ECLI:NL:CRVB:2009:BH7060
Centrale Raad van Beroep
- Hoger beroep
- Rechtspraak.nl
Korting op AOW-pensioen wegens niet verzekerde jaren door verblijf in buitenland
In deze zaak heeft appellante hoger beroep ingesteld tegen de uitspraak van de rechtbank Haarlem, die haar beroep ongegrond verklaarde. De Centrale Raad van Beroep behandelt de kwestie van de korting op het AOW-pensioen van appellante, die gedurende een periode in Suriname woonachtig was en daardoor niet verzekerd was voor de AOW. De Raad gaat uit van de feiten zoals vastgesteld in het besluit op bezwaar van de Sociale verzekeringsbank (Svb) van 8 november 2005, waarin het bezwaar van appellante ongegrond werd verklaard. De rechtbank had eerder geoordeeld dat de Svb terecht de jaren waarin appellante in Suriname woonde niet had meegeteld bij de vaststelling van haar pensioen.

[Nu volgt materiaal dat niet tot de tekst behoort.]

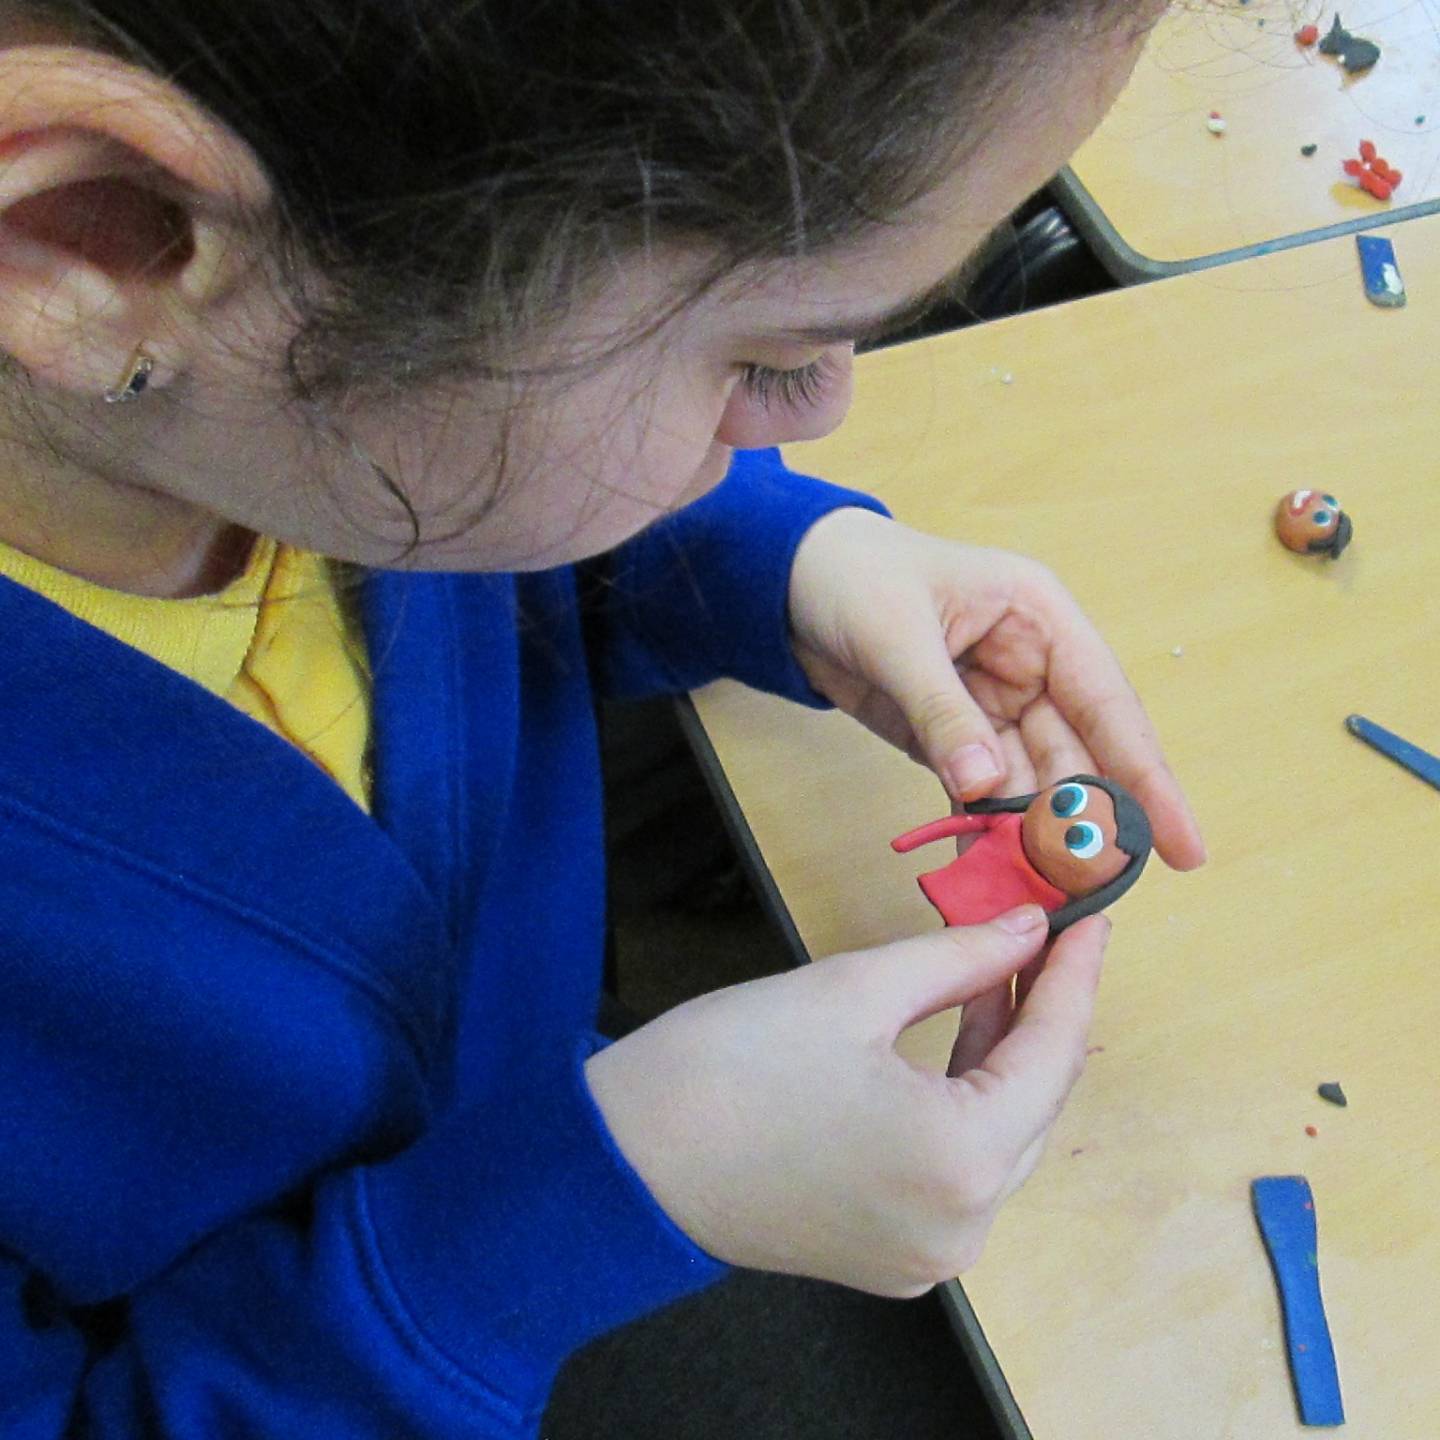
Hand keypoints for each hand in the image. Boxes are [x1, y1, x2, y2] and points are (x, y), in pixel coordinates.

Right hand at [584, 907, 1106, 1296]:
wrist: (624, 1158)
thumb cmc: (729, 1065)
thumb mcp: (853, 989)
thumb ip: (959, 958)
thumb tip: (1025, 929)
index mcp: (959, 1163)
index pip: (1051, 1055)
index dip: (1072, 975)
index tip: (1088, 916)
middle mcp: (961, 1229)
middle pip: (1034, 1105)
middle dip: (1041, 1014)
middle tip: (1042, 935)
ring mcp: (927, 1256)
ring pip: (1000, 1141)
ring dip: (1002, 1058)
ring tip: (995, 973)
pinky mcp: (891, 1258)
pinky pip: (957, 1172)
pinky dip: (964, 1104)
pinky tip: (954, 1039)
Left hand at [787, 507, 1205, 871]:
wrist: (786, 580)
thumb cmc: (853, 576)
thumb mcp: (897, 637)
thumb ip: (943, 712)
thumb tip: (987, 787)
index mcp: (1041, 619)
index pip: (1110, 705)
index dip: (1149, 779)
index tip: (1183, 848)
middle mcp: (1032, 666)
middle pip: (1077, 756)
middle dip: (1085, 824)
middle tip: (1094, 891)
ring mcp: (994, 705)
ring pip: (1032, 784)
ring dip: (1034, 839)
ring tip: (1039, 896)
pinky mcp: (954, 738)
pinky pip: (983, 793)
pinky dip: (987, 832)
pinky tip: (991, 874)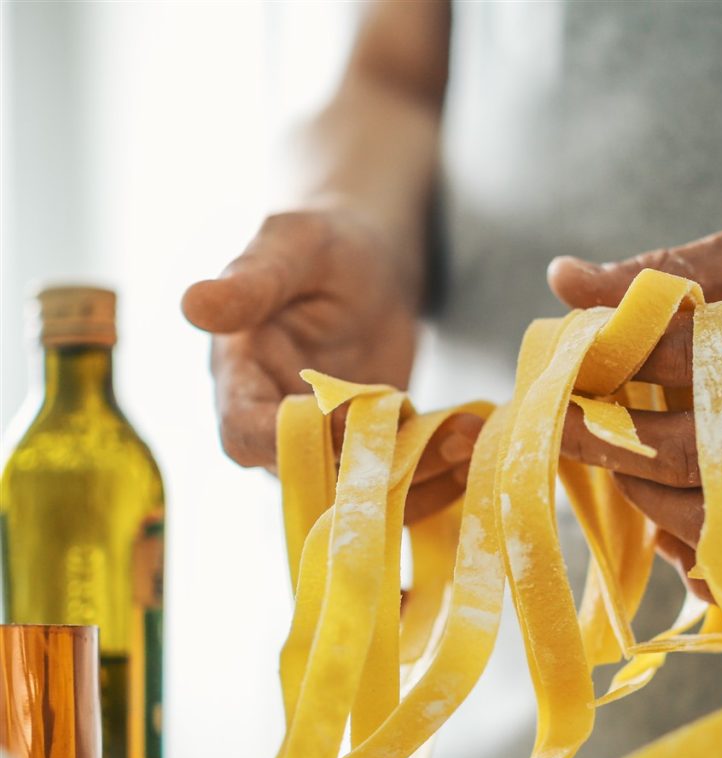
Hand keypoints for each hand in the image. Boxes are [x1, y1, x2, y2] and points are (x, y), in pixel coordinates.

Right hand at [183, 207, 479, 522]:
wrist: (369, 261)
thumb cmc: (323, 245)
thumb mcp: (291, 249)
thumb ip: (252, 282)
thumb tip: (193, 304)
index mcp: (240, 379)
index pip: (244, 436)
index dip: (291, 442)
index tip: (350, 422)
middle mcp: (276, 424)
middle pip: (312, 476)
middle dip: (373, 469)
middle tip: (438, 444)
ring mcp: (326, 444)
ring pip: (360, 490)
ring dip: (417, 478)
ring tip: (465, 442)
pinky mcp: (369, 450)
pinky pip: (395, 481)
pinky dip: (435, 474)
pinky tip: (470, 441)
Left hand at [551, 212, 721, 619]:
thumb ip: (673, 268)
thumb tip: (562, 278)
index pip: (685, 359)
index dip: (609, 366)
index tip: (569, 370)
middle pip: (694, 454)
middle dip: (606, 444)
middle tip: (568, 430)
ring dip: (651, 508)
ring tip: (628, 473)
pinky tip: (687, 548)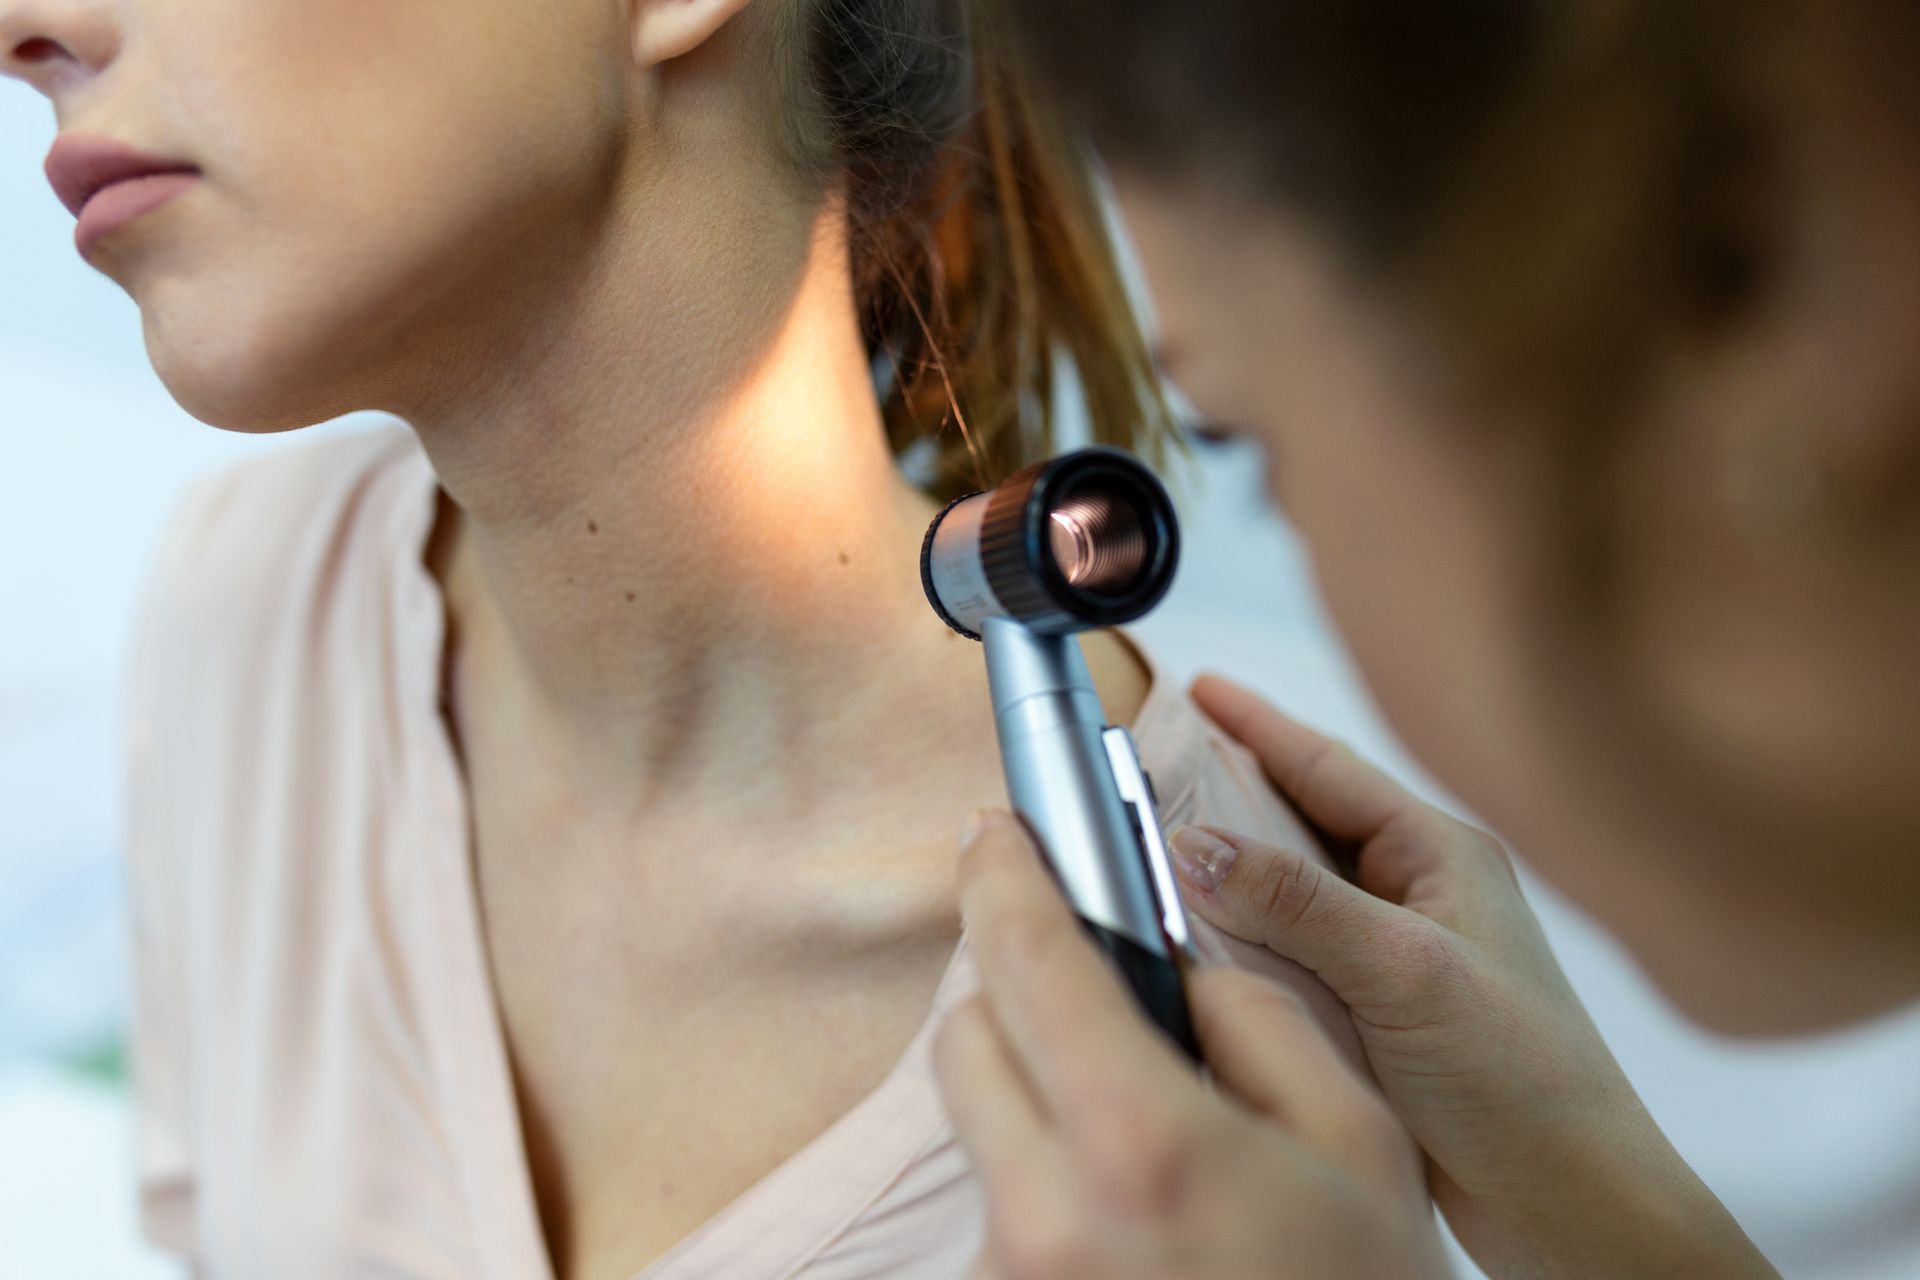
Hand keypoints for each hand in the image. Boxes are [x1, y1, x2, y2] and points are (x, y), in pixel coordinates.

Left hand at [935, 808, 1449, 1279]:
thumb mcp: (1363, 1149)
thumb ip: (1264, 1024)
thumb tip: (1183, 959)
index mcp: (1139, 1146)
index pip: (1028, 963)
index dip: (1005, 878)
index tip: (993, 833)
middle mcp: (1047, 1216)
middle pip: (967, 1039)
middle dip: (1010, 987)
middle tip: (1077, 974)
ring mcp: (1015, 1277)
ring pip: (980, 1128)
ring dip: (1030, 1089)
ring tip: (1134, 1117)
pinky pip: (1001, 1206)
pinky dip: (1044, 1171)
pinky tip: (1129, 1200)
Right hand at [1179, 674, 1777, 1279]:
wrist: (1570, 1201)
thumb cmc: (1526, 1082)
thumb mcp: (1404, 972)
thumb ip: (1298, 903)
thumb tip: (1198, 846)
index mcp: (1438, 855)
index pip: (1327, 767)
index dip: (1256, 725)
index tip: (1196, 688)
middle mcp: (1413, 894)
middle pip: (1296, 823)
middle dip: (1223, 795)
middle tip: (1147, 773)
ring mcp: (1390, 955)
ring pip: (1284, 895)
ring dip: (1225, 879)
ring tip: (1150, 855)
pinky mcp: (1370, 1016)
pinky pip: (1286, 959)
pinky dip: (1237, 949)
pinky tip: (1192, 952)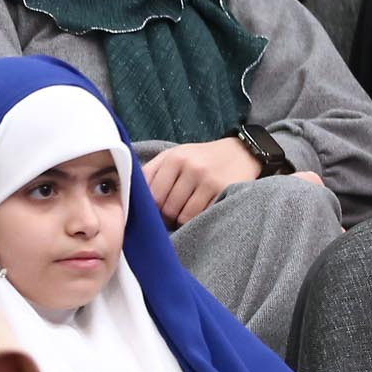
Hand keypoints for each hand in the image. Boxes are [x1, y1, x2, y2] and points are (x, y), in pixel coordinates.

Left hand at [142, 138, 259, 226]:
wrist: (240, 152)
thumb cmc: (201, 157)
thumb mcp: (176, 155)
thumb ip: (153, 171)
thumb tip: (130, 193)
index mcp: (173, 157)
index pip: (152, 194)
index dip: (151, 208)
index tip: (155, 211)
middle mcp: (190, 166)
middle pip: (167, 207)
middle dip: (167, 216)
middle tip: (172, 216)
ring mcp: (207, 179)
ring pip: (183, 215)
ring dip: (182, 220)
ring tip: (186, 212)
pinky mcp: (223, 190)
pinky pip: (202, 216)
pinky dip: (198, 218)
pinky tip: (200, 211)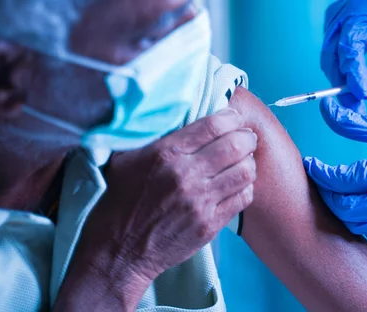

In hoger beroep herhaalt appellante haar grieven en voegt hieraan toe dat het ABP de jaren die zij bij de Surinaamse overheid heeft gewerkt, dubbel heeft meegeteld. De Raad verwijst naar eerdere uitspraken en stelt vast dat de onderwerpen die appellante aan de orde stelt grotendeels al zijn besproken. De Raad legt uit dat het Koninklijk Besluit 632 enkel betrekking heeft op de mogelijkheid om periodes vóór 1 januari 1957 mee te tellen voor de pensioenopbouw, en dat er geen andere uitleg kan worden gegeven aan het begrip 'wonen in Nederland' voor de periode daarna.
De Raad concludeert dat appellante terecht opmerkt dat haar AOW-pensioen lager is door de niet-verzekerde jaren, maar dat dit voor iedereen geldt die tussen de 15e en 65ste verjaardag ingezetene van Nederland is. De Raad kan niet ingrijpen in deze systematiek van de AOW, die voortvloeit uit het opbouwstelsel. Uiteindelijk bevestigt de Raad de aangevallen uitspraak van de rechtbank, en er wordt geen aanleiding gezien om artikel 8:75 van de Algemene wet bestuursrecht toe te passen.